METHODOLOGY / 01
Memory substrate, measured.
A 30-question retrieval eval pitting Cortex v2 against naive CLAUDE.md grep and a blind LLM baseline. May 2026.
The memory substrate adds +39.9 percentage points over naive grep and +57 over a blind LLM.
| category | full | grep | blind | Δ full-grep |
|---|---|---|---|---|
| ownership | 55.0% | 0.0% | 16.0% | +55.0pp |
| decisions | 77.4% | 48.4% | 0.0% | +29.0pp |
| processes | 82.0% | 74.0% | 0.0% | +8.0pp |
| incidents | 44.0% | 6.0% | 12.0% | +38.0pp |
| specs | 94.0% | 2.0% | 2.0% | +92.0pp |
| The +92pp specs gap is where directives prove they are the load-bearing substrate. Naive grep finds the words but not the answers. | ||||
| cross-repo | 43.4% | 26.0% | 24.0% | +17.4pp |
| OVERALL | 66.0% | 26.1% | 9.0% | +39.9pp |
Cortex v2 used the production askCortex pipeline. Naive grep used CLAUDE.md project, global, and repo registry rows, top-15 by keyword. Blind used no context.
All three conditions used the same Sonnet REPL composer. Only the retrieved row set varied.
The same Sonnet REPL judge scored every answer against factual_accuracy, citation_correctness, and hallucination_count.
- Release command lookup: full 100%, grep 100%. The command sequence is written plainly in CLAUDE.md.
- Middleware gate lookup: full 100%, grep 100%. Route prefixes are a verbatim policy question.
- Vercel deploy rule: grep 100%, full 85%. Grep won on a question one regex away from README text.
- Inline-style rule: grep 55%, full 45%. The answer lives close to exact directive wording.
- Partial packet leftover: full 0%, grep 0%. Neither condition had the missing incident row.
That is a feature. The substrate's job is structured and multi-hop questions, not verbatim lookups.
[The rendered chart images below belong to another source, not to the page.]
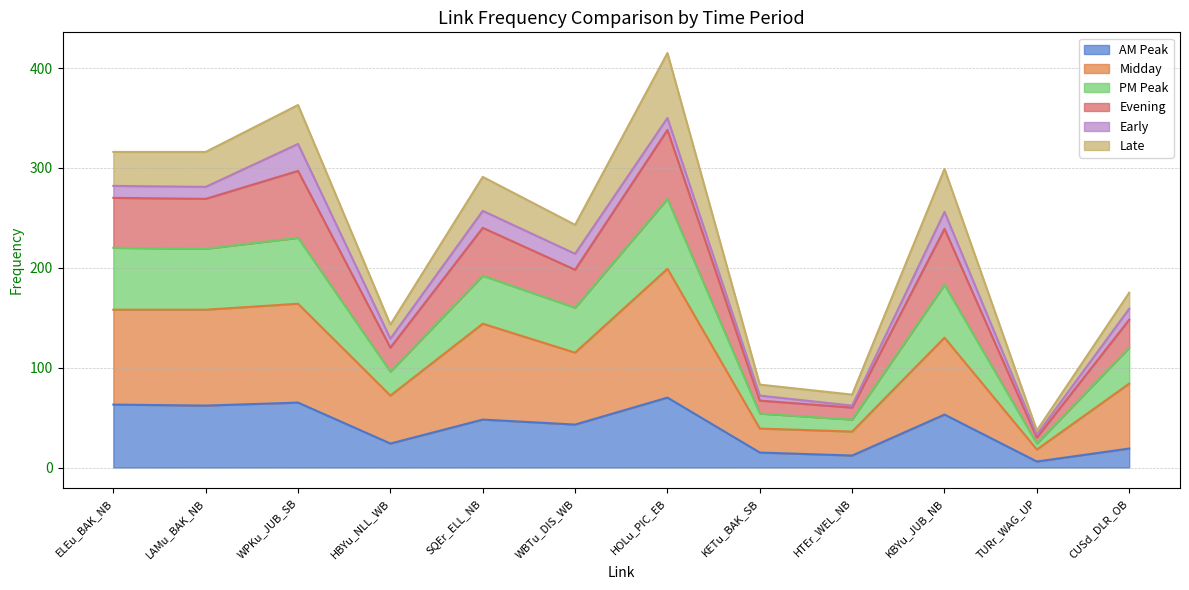

Is it true that AM Peak equals 48 at SQEr_ELL_NB?

True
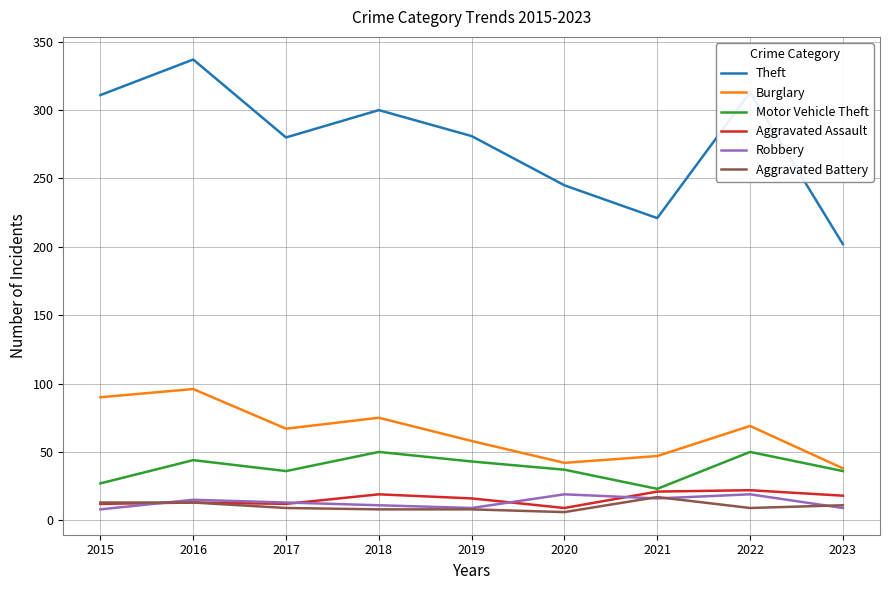

How many distinct data groups are displayed?

6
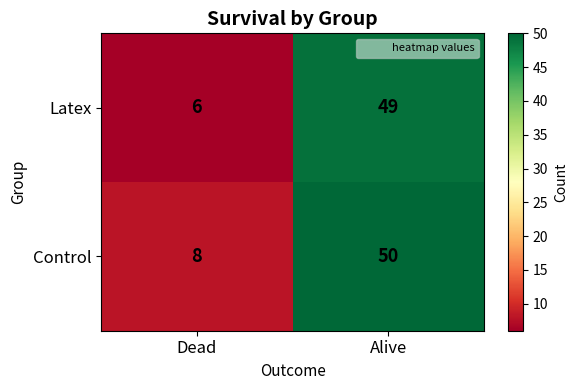

What is the sum of the Latex values at Dead and Alive?

55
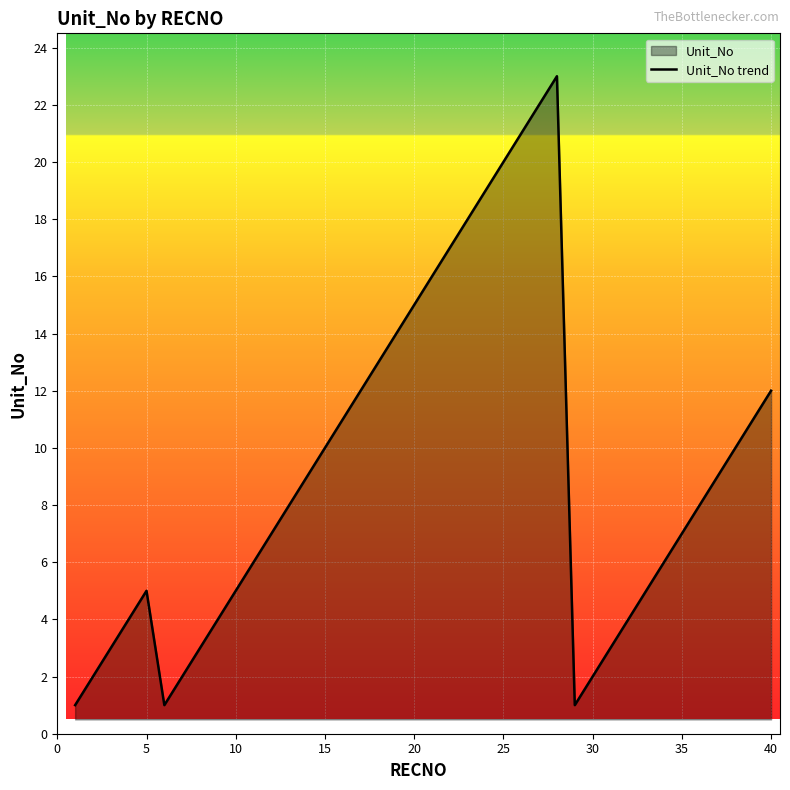

What is the difference between the maximum and minimum values?

22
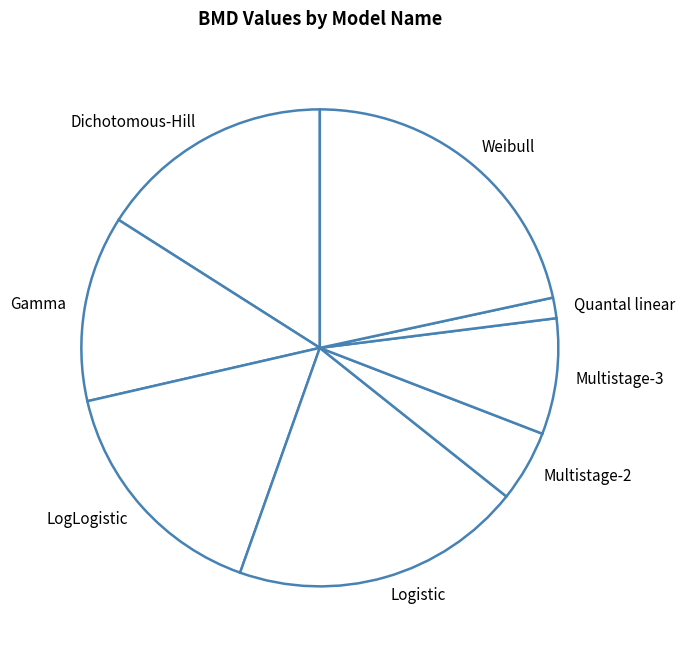

Between Quantal linear and Multistage-2, which is larger?

Multistage-2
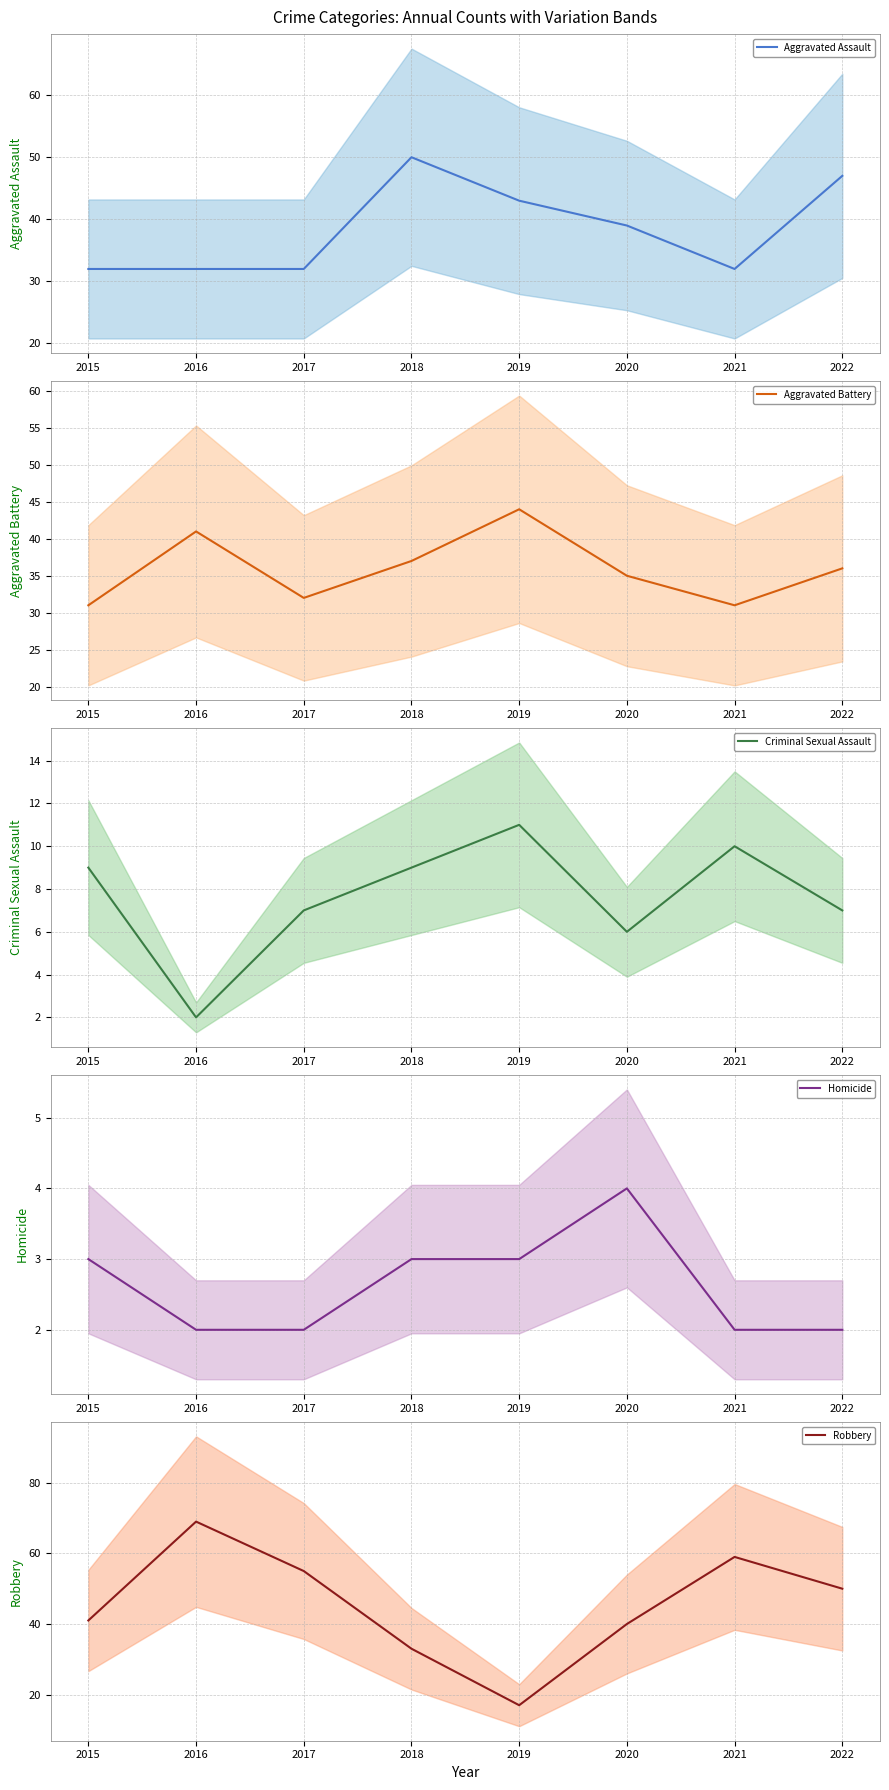

Is the value of Aggravated Battery at 2019 greater than the value of Aggravated Assault at 2017?

Yes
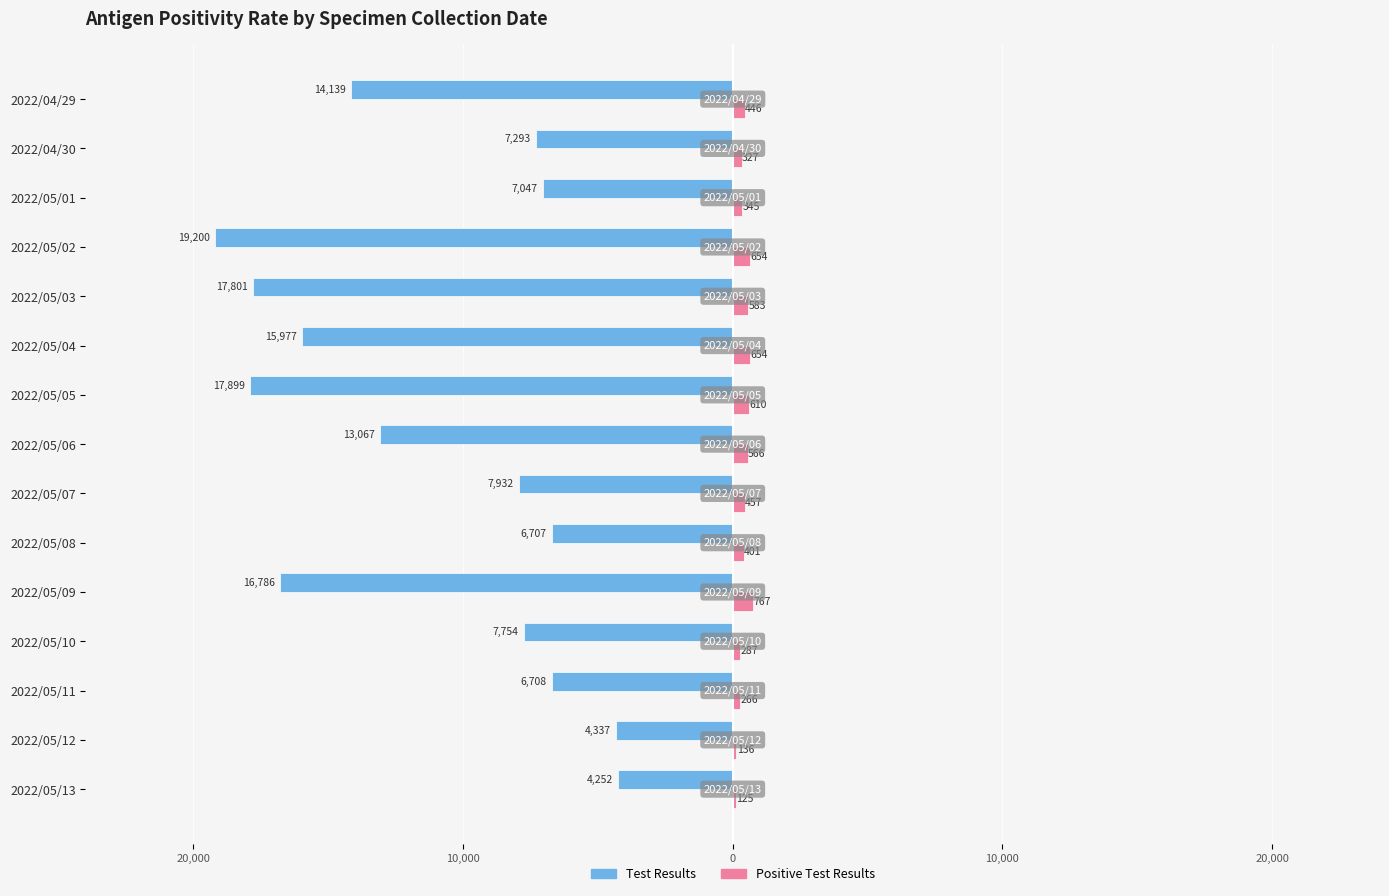

What are all the series names shown in the legend?

Test Results, Positive Test Results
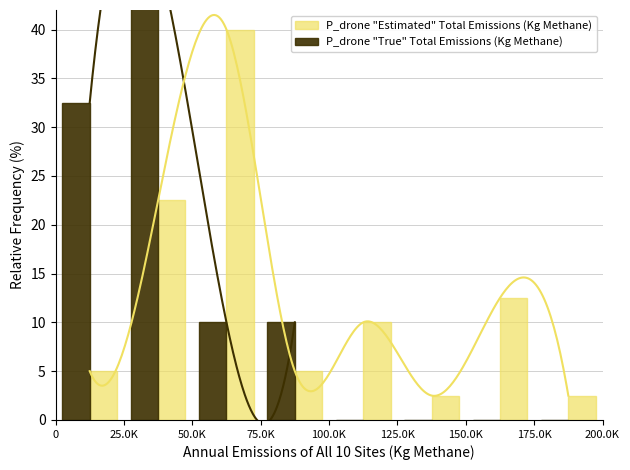

At 125.0K, list the series in order from largest to smallest.

P_drone "Estimated" Total Emissions (Kg Methane), P_drone "True" Total Emissions (Kg Methane)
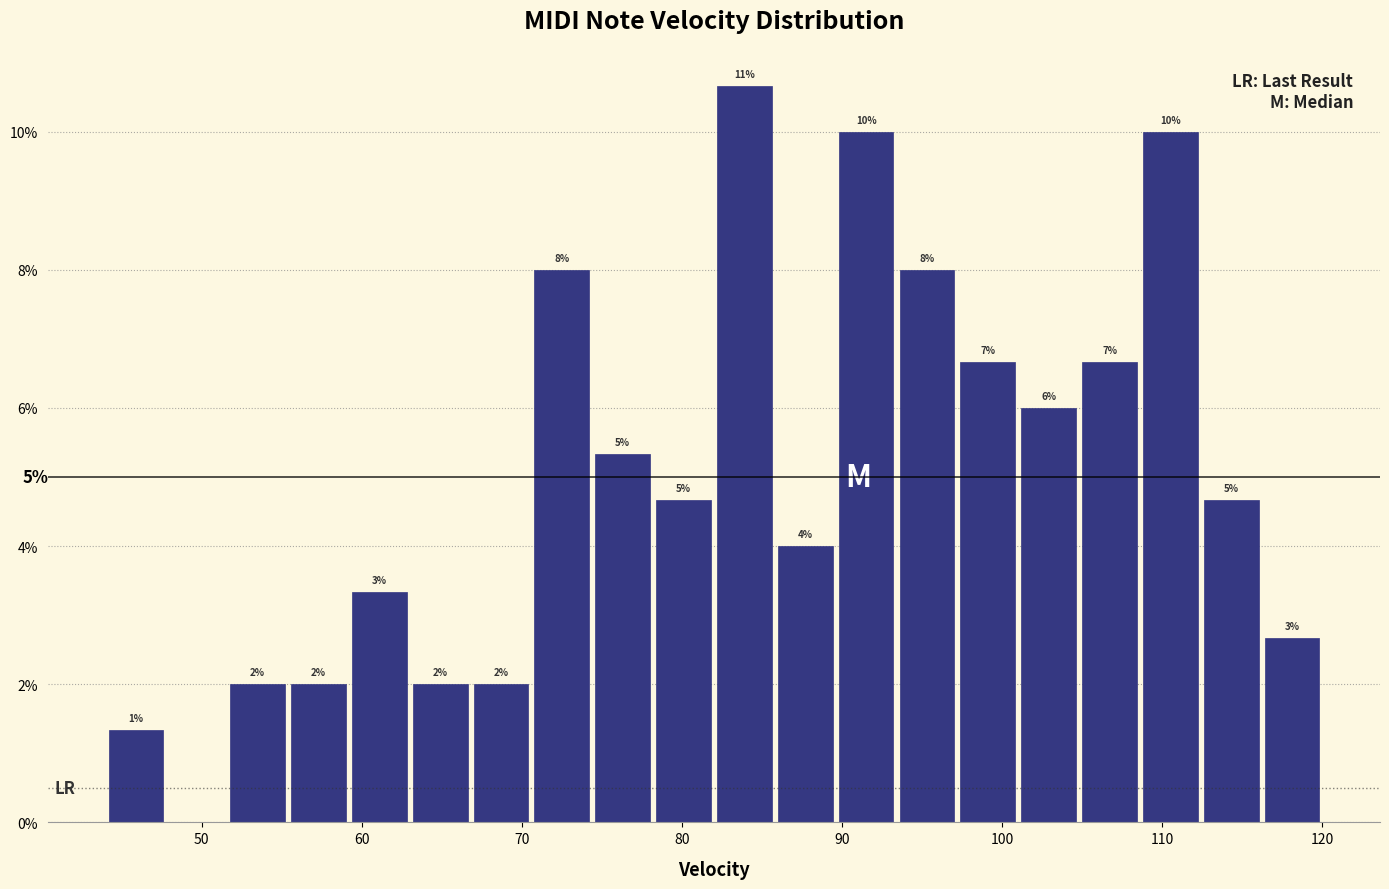

Around what value on the x-axis is the tallest bar? Give the approximate position of its centre, as read against the axis.

84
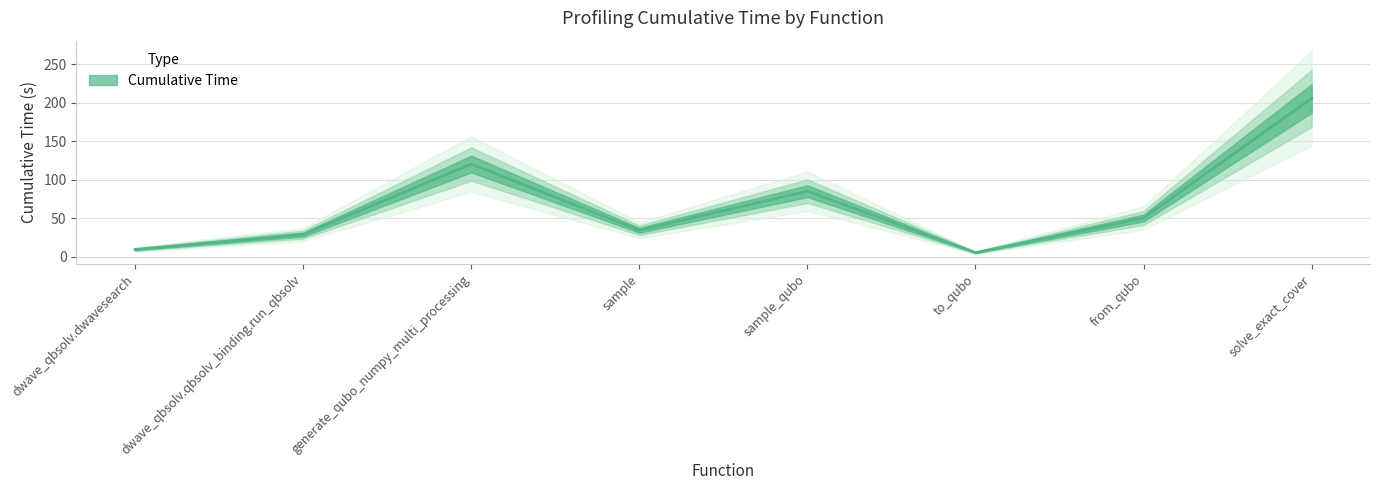

Where is the data nearest to the value 105?

generate_qubo_numpy_multi_processing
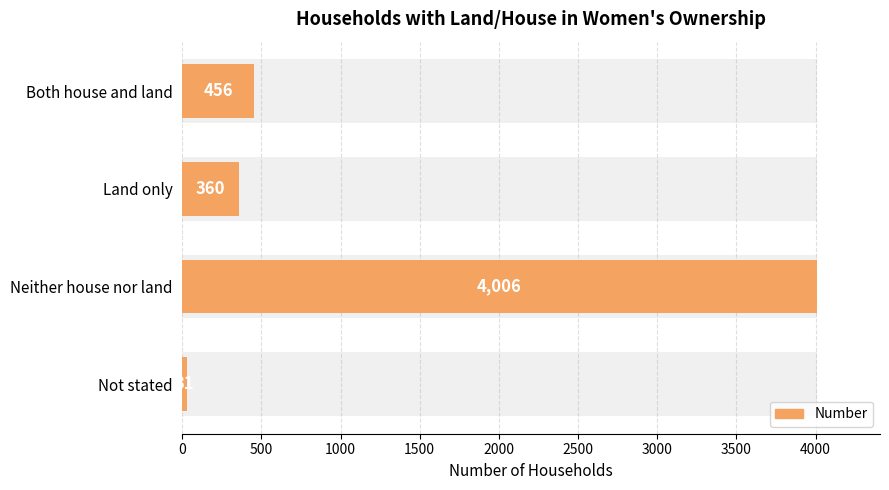

How many data points are less than 456?

2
Two more iterations after the baseline run. Each row is a full 30-question replay through the same harness; the trade space between accuracy and hallucination is real and we're tuning it in the open.
| date | change | full | halluc. | Δ vs grep |
|---|---|---|---|---|
| 2026-05-24 | Baseline production composer | 66.0% | 58 | +39.9pp |
| 2026-05-24 evening | #1126 — tightened composer against partial-match synthesis | 57.6% | 39 | +31.7pp |
| 2026-05-25 morning | #1127 — added affirmative answer-when-supported rule | 60.3% | 44 | +33.9pp |
| 2026-05-25 afternoon | #1128 — distinguished enumeration from inference | 63.8% | 36 | +40.0pp |
#1126 traded 19 hallucinations for 8.4pp of factual accuracy — too aggressive. #1127 recovered most of the accuracy and held the hallucination floor at 44. #1128 distinguished enumeration from inference, fully recovering specs questions (back to 94%) and pushing incidents past baseline. The settled equilibrium gives up 2.2pp of absolute accuracy for a 38% reduction in hallucinations and a moat over naive grep that's now bigger than the original baseline (+40.0pp vs +39.9pp).
Each run is a 30-question replay through Sonnet-via-REPL with the composer held constant across full / grep / blind conditions. Variance is real (one judge call per answer) — read these as directional, not absolute. Raw JSON files linked from each commit hash are the source of truth.